1987 - The Dishonor List of Banished Words and Phrases was issued (as it is every year) by Lake Superior State University, Sault Ste. Marie, Michigan. The 1987 list included the phrase, “The patient did not fulfill his wellness potential.” Simply put, he died. The #1 banished word is an acronym, GOAT, meaning “Greatest of All Time.” “Applied to everyone and everything from athletes to chicken wings,” an objector declared. “How can anyone or anything be the GOAT, anyway?”
2010 - Shania Twain carried the Olympic Torch through her hometown in Windsor, Ontario, as part of the 2010 Winter Olympics torch relay.

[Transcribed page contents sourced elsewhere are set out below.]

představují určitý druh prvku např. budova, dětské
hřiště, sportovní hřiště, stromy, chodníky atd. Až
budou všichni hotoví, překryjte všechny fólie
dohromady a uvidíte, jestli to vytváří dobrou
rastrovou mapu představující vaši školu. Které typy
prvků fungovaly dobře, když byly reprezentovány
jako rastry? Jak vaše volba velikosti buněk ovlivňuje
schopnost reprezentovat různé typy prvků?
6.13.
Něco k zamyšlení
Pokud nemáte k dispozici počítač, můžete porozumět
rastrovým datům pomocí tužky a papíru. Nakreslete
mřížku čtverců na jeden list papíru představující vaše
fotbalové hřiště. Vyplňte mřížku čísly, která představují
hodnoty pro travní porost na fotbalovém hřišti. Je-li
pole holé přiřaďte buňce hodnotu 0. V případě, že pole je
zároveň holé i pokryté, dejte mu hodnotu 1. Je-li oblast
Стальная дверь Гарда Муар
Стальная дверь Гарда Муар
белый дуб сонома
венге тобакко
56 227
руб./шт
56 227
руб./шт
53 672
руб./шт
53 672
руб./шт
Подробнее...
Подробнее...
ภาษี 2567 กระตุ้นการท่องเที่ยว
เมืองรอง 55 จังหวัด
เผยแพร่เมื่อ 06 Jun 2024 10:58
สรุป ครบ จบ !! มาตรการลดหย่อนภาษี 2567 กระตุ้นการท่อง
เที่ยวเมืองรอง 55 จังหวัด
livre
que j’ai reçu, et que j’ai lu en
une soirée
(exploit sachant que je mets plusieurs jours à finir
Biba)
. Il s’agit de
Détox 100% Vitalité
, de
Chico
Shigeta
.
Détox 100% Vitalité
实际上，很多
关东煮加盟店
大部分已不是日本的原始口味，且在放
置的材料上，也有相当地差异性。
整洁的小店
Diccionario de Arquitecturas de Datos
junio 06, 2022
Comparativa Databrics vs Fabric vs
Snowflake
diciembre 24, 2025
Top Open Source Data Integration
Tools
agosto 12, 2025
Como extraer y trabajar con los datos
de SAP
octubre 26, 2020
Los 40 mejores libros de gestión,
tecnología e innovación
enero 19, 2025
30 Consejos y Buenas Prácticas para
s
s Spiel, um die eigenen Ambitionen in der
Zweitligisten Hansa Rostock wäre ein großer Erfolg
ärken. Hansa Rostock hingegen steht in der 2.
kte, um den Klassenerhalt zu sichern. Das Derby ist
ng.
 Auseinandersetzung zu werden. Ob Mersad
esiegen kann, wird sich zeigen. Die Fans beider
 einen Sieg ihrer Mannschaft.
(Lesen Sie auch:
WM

2014 - The manufacture and importing of the common 40-watt and 60-watt general service incandescent lamps was ended in the US under the deadline specified in the Energy Independence and Security Act of 2007. It required better energy efficiency, so that they would be replaced by compact fluorescent, halogen, or LED lamps producing more lumens of light per watt of consumption.
BIRTHDAYS
1925 - Stymie Beard (actor, the derby-wearing Little Rascal. He appeared in 36 Our Gang films. His trademark hat was a gift from Stan Laurel. He also played Monte in the TV series Good Times.)